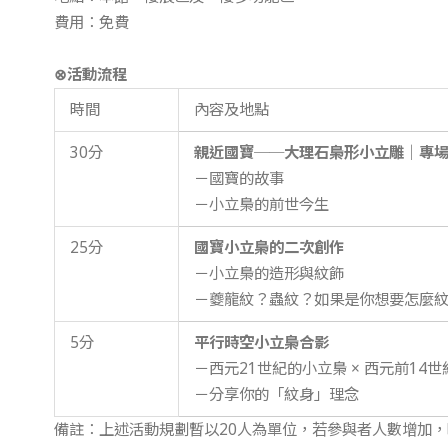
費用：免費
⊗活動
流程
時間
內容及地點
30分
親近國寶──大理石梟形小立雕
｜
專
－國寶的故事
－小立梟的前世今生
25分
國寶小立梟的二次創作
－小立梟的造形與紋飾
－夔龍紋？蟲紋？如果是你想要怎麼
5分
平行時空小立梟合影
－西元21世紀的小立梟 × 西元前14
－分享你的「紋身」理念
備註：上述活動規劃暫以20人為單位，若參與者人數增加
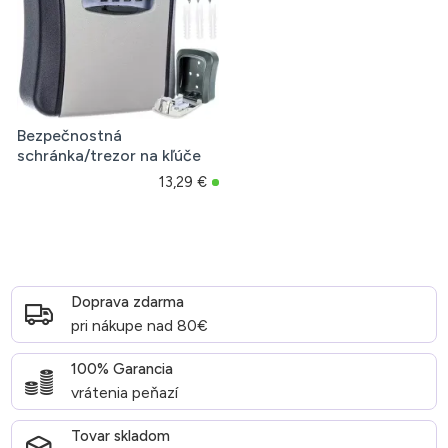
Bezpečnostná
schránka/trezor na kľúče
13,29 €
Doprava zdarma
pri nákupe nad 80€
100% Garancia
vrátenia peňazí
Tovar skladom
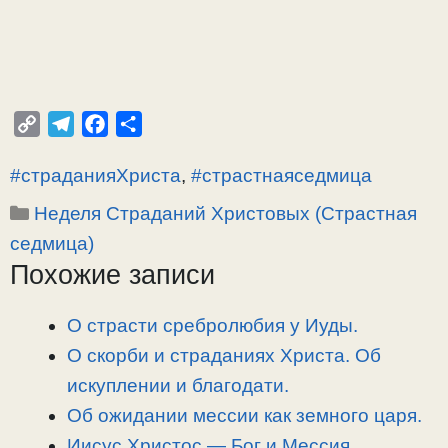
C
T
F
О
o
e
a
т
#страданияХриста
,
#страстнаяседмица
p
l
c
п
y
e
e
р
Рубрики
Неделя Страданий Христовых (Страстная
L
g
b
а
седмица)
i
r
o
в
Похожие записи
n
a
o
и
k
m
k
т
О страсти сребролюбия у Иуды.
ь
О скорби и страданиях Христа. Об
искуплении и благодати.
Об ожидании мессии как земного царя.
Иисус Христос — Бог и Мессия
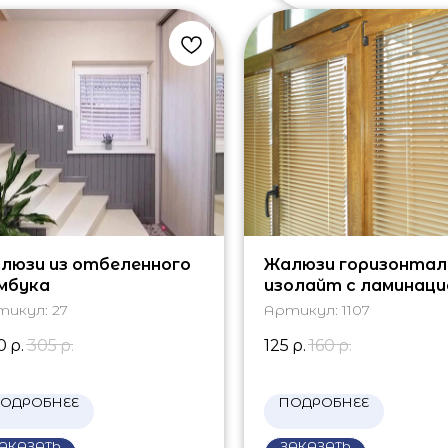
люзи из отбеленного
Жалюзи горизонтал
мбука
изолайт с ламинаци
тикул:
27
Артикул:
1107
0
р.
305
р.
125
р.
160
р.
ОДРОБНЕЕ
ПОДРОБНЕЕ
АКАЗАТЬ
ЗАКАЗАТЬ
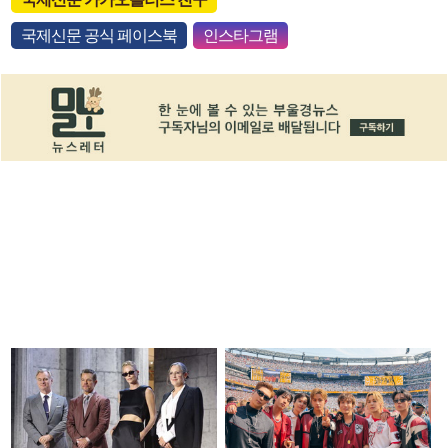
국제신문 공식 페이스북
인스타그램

-.-.-

Put the text lines from the whole listing above into a JSON list of strings, one string per line, with blank lines left out. Leave the pictures out of the answer.

[
  "費用：免費",
  "⊗活動",
  "流程",
  "時間",
  "內容及地點",
  "30分",
  "親近國寶──大理石梟形小立雕",
  "｜",
  "專",
  "－國寶的故事",
  "－小立梟的前世今生",
  "25分",
  "國寶小立梟的二次創作",
  "－小立梟的造形與紋飾",
  "－夔龍紋？蟲紋？如果是你想要怎麼",
  "5分",
  "平行時空小立梟合影",
  "－西元21世紀的小立梟 × 西元前14",
  "－分享你的「紋身」理念",
  "備註：上述活動規劃暫以20人為單位，若參與者人數增加",
  "Bezpečnostná",
  "schránka/trezor na kľúče",
  "13,29 €",
  "Doprava zdarma",
  "pri nákupe nad 80€",
  "100% Garancia",
  "vrátenia peňazí",
  "Tovar skladom",
  "C",
  "T",
  "F",
  "О",
  "o",
  "e",
  "a",
  "т",
  "#страданияХриста",
  ",",
  "#страстнаяседмица",
  "p",
  "l",
  "c",
  "п",
  "y",
  "e",
  "e",
  "р",
  "Рубрики",
  "Неделя Страданий Христовых (Страстная",
  "L",
  "g",
  "b",
  "а",
  "седмица)",
  "i",
  "r",
  "o",
  "в",
  "Похожие записи",
  "n",
  "a",
  "o",
  "и",
  "k",
  "m",
  "k",
  "т",
  "О страсти сребролюбия у Иуды.",
  "ь",
  "О скорби и страданиях Христа. Об",
  "искуплении и благодати.",
  "Об ожидании мессии как земного царя.",
  "Иисус Христос — Бог и Мессия",
  "люзи из отбеленного",
  "Жалюзи горизонтал",
  "мбука",
  "изолайт с ламинаци",
  "тикул:",
  "27",
  "Артикул:",
  "1107",
  "0",
  "р.",
  "305",
  "р.",
  "125",
  "р.",
  "160",
  "р.",
  "ОДРОБНЕЕ",
  "ПОДРОБНЕЕ",
  "АКАЗАТЬ",
  "ЗАКАЗАТЬ",
  "국제신문 공식 페이스북",
  "인스타그램"
]